A HEADTEACHER has started the new academic year with a vow to restore her school’s reputation after education inspectors told staff they ‘must try harder’.

Castleside Primary School, near Consett, was visited by the education watchdog, Ofsted, in June, and concluded it ‘requires improvement’.

The last inspection, in October 2014, found the school to be ‘good’.

The report, by Fiona Manuel, found the school had not ‘secured consistently good teaching, learning or assessment across key stages or subjects’.

Pupils’ progress in reading, writing and mathematics is ‘too variable’ and ‘leaders’ assessment information of pupils’ achievements over time lacks accuracy’.

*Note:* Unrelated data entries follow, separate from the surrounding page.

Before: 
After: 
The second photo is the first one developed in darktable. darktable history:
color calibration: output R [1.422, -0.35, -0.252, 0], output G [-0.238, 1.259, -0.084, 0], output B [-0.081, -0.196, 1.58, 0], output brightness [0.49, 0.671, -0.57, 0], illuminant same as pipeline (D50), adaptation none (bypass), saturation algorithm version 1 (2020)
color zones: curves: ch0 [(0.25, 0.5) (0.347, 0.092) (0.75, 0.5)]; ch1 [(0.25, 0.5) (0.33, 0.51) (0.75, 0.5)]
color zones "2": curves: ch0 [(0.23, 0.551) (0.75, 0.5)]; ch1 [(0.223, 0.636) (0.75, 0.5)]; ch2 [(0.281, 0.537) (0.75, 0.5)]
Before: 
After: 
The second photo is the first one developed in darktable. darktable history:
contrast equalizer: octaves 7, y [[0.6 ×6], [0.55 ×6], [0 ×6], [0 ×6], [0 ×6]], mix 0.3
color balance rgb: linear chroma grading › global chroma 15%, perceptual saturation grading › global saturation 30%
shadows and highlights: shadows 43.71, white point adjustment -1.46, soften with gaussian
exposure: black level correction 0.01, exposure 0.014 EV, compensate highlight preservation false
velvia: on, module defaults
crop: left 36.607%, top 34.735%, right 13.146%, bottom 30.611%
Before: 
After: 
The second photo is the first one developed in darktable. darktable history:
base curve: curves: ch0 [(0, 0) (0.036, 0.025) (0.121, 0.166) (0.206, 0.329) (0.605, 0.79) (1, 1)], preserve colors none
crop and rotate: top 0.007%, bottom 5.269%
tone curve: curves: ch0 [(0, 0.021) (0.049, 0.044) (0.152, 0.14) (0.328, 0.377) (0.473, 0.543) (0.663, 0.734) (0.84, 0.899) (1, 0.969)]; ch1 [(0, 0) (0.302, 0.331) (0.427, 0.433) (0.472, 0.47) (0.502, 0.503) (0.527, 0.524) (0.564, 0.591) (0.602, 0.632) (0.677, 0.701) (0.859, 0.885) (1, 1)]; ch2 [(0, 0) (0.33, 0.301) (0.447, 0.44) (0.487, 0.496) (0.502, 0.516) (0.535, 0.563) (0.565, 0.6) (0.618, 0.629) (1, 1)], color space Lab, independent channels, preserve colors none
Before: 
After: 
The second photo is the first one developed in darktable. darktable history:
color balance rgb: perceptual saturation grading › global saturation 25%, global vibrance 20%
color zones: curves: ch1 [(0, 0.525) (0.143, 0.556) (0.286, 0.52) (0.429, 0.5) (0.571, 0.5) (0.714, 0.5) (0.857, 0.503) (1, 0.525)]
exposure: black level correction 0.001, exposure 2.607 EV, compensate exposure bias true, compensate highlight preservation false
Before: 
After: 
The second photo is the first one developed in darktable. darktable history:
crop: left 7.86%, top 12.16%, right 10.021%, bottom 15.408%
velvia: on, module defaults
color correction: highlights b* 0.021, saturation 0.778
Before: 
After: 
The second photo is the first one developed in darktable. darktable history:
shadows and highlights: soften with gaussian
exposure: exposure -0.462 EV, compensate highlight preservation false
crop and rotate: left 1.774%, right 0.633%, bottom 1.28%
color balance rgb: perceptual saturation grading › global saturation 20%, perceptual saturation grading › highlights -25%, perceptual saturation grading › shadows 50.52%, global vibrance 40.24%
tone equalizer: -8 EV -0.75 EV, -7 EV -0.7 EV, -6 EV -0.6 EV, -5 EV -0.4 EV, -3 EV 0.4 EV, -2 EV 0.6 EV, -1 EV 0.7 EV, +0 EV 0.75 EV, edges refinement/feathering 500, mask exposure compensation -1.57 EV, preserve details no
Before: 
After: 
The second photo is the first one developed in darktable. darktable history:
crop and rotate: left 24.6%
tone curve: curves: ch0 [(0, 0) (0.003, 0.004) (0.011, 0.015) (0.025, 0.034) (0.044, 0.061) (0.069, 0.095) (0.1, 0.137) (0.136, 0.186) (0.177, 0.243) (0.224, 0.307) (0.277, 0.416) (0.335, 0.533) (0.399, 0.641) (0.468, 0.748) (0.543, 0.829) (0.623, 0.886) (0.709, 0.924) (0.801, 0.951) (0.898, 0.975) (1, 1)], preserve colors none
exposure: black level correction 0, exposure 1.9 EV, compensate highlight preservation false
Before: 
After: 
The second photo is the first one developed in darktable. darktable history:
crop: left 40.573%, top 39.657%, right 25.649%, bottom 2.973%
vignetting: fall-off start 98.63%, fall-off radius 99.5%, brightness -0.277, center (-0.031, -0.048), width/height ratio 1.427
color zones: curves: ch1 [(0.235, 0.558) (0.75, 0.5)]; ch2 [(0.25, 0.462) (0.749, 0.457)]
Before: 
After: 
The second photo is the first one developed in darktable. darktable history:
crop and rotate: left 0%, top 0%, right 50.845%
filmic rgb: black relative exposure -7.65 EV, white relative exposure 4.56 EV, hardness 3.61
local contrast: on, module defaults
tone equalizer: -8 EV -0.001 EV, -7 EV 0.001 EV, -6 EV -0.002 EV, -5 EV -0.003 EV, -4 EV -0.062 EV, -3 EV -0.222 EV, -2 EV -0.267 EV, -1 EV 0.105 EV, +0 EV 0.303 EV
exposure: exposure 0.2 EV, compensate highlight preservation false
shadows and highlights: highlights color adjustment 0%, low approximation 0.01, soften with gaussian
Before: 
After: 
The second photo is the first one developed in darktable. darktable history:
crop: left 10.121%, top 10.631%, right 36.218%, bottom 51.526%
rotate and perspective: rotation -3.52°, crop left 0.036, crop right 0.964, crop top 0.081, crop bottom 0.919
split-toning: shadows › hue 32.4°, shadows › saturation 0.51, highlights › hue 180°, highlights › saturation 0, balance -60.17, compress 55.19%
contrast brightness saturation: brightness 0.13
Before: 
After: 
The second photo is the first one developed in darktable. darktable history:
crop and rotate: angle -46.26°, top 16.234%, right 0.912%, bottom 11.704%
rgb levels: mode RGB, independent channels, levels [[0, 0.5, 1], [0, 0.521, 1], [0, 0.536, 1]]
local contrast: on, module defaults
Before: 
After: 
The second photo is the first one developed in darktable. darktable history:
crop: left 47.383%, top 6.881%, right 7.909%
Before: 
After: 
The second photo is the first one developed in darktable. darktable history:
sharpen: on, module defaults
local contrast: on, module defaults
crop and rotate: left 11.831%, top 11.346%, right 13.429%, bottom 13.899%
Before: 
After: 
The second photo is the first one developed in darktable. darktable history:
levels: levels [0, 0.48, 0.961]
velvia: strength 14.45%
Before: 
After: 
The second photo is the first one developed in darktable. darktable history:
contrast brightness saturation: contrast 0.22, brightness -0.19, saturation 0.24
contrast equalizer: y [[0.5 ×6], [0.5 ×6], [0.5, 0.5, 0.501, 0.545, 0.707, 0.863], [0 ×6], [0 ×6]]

Ms Manuel said: “Leaders and teachers do not plan precisely enough to meet pupils’ needs. Senior and subject leaders’ improvement plans lack detail and are not focused sufficiently on the correct priorities.”

In July, the school’s SAT results showed 82.4 per cent of students, were achieving national targets in reading, above the national average of 75 per cent, and were up from 47 per cent the year before.

In grammar, punctuation and spelling the school scored 88 per cent, ten per cent above the national average and, up from 53 per cent last year.

Work needs to be done to improve mathematics after only 59 per cent achieved national targets, 17 per cent under the national average, down from 60 per cent a year earlier.

Headteacher Alison Spence, who has taught at the school since 1991 and took over from previous head, Liz Charlton, in 2016, said the school was still ‘playing catch up’ to adapt to a new curriculum introduced in 2014.

She said: “The Ofsted inspection in June 2018 followed significant staff changes at Castleside Primary School and inevitably it has taken some time for the new leadership team to become established.

“Staff and governors are working with Durham County Council to address the issues raised within the report and our latest SAT results in July demonstrate the improvements we have already made.”

Mrs Spence is being supported in her aim to restore the ‘good’ rating at the next inspection by the board of governors, and hopes to raise aspects of the school to ‘outstanding’ in future years.

Governor Julie Tyers said: “We want Alison to know she is 100 per cent supported by us and that we on the governing board are there as critical friends.”